Saat merayakan Natal tahun lalu, masyarakat Kristiani Indonesia mendapatkan dukungan dengan penuh antusias. Ucapan “Selamat Natal” lebih banyak dikirimkan dan peringatanNya lebih banyak dirayakan, daripada masa-masa sebelumnya. Lagu-lagu pujian lebih banyak didendangkan. Lima bulan kemudian, kiprah toleransi kembali berkumandang tanpa komando.

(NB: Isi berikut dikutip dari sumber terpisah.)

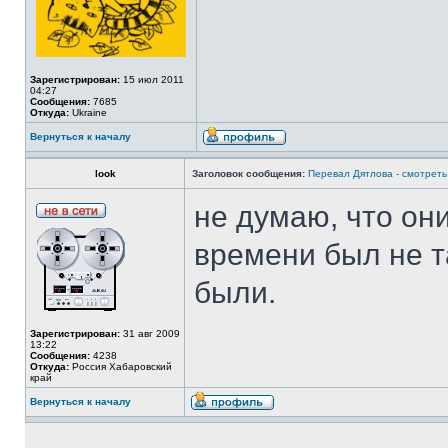
Зарегистрирован:
15 июл 2011
04:27
Сообщения:
7685
Откуда:
Ukraine
Вернуться к началу
look
Заголовок сообщения:
Перевал Дятлова - смотреть 
не думаю, что он
времени был не т
были.
Зарегистрирован:
31 авг 2009
13:22
Сообщения:
4238
Откуда:
Россия Хабаровский
край
Вернуться к началу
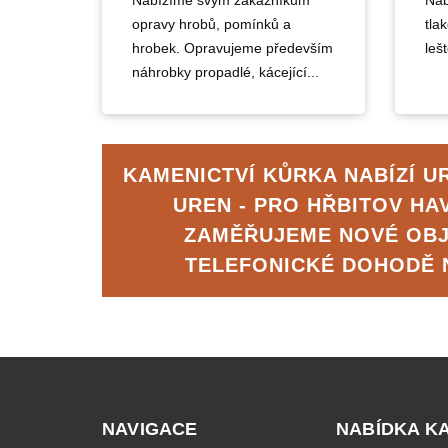
Nabízíme svým zákazníkům
Nab
opravy hrobů, pomínků a
tla
hrobek. Opravujeme především
lešt
náhrobky propadlé, kácející...
KAMENICTVÍ KŮRKA NABÍZÍ U
UREN - PRO HŘBITOV HA
ZAMĚŘUJEME NOVÉ OB
TELEFONICKÉ DOHODĚ
NAVIGACE
NABÍDKA K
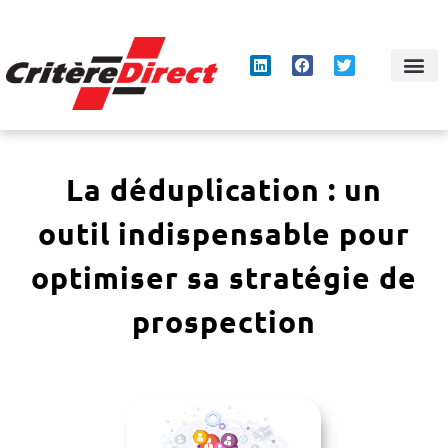
Panneau de gestion des cookies
La déduplication : un
outil indispensable pour
optimiser sa stratégie de
prospection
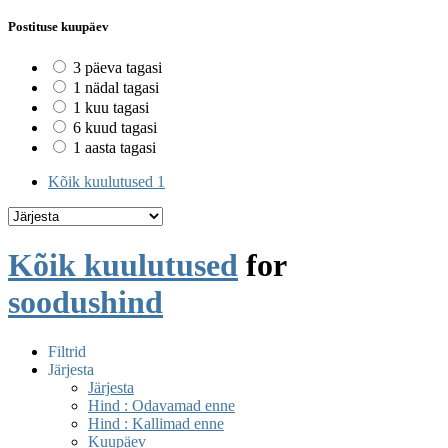
Postituse kuupäev
3 päeva tagasi
1 nädal tagasi
1 kuu tagasi
6 kuud tagasi
1 aasta tagasi
Kõik kuulutused
1
Kõik kuulutused
for
soodushind
Filtrid
Järjesta
Järjesta
Hind : Odavamad enne
Hind : Kallimad enne
Kuupäev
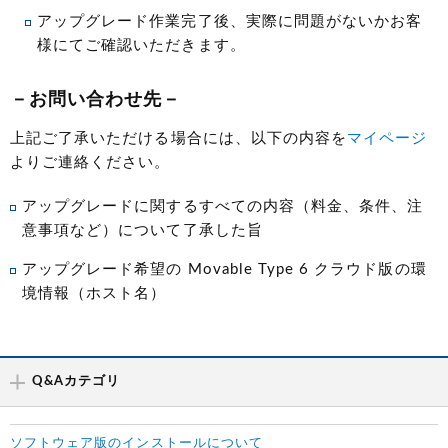
アップグレード作業完了後、実際に問題がないかお客
様にてご確認いただきます。
－お問い合わせ先－
上記ご了承いただける場合には、以下の内容を
マイページ
よりご連絡ください。
アップグレードに関するすべての内容（料金、条件、注
意事項など）について了承した旨
アップグレード希望の Movable Type 6 クラウド版の環
境情報（ホスト名）
Q&Aカテゴリ
ソフトウェア版のインストールについて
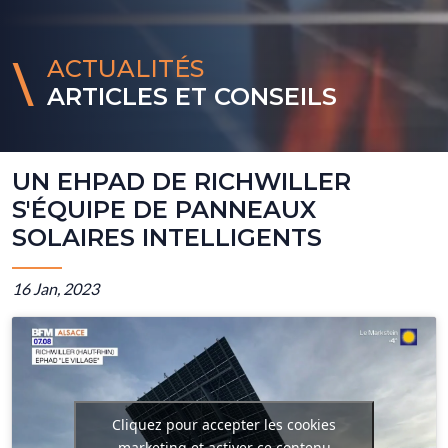
ACTUALITÉS
ARTICLES ET CONSEILS
UN EHPAD DE RICHWILLER
S'ÉQUIPE DE PANNEAUX
SOLAIRES INTELLIGENTS
16 Jan, 2023
Cliquez pour accepter les cookies
marketing et activer ce contenu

Telly, keponakan saya yang tinggal di Kota Florence, Italia, umat paroki Gereja Bagno a Ripoli, menjumpai situasi yang mirip. “Kenaikan Tuhan” dirayakan secara meriah di gereja-geraja, tanpa saling mengucapkan “selamat”.
Istiarto dan Sunarna, dua sahabat yang mendalami ajaran Katolik dengan intens membenarkan hal itu. Jarang terdengar ucapan “selamat” pada hari raya “Kenaikan Yesus”. Istiarto menambahkan bahwa ucapan “Selamat Paskah” sejatinya diberikan sejak “Paskah Kebangkitan” hingga “Pantekosta”. Pendapat yang secara tak langsung menyetujui Soegi. Entah apa yang menjadi rujukannya.
Apa pun latar-belakangnya, membanjirnya ucapan selamat “Kenaikan Isa Al Masih” membesarkan hati kami. Oxytocin mulai mengalir dalam tubuh, hormon yang tumbuh karena adanya relasi yang erat dan bersahabat, kemudian melahirkan rasa bahagia di rongga dada manusia.
Hari raya “Kenaikan Yesus Kristus” atau “Kenaikan Isa Al Masih” adalah peringatan kenaikan Yesus ke surga. Perayaan berpindah (berbeda tanggal tiap tahunnya) selalu jatuh pada hari Kamis, 40 hari setelah Paskah, atau 10 hari sebelum Pentakosta. Beberapa orang menyebutnya sebagai hari Kamis Suci/Agung atau “Holy Thursday” (bukan Kamis Putih).
Peristiwa yang menandakan bahwa Yesus lahir, meninggal, bangkit dan naik ke surga, dengan mulia. Dia akan kembali ke dunia dengan cara yang sama seperti ketika naik ke surga. (Kisah Para Rasul 1, 11).
Sangat layak dan pantas kalau kita bersuka-cita karena-Nya. Dia naik untuk membukakan pintu surga dan mempersilakan manusia masuk ke dalamnya.
“At His Ascension our Lord entered Heaven, and He keeps the door open for humanity to enter” (Oswald Chambers – Pengkhotbah, 1874-1917. Terkenal dengan renungan hariannya berjudul, ‘My Utmost for His Highest’).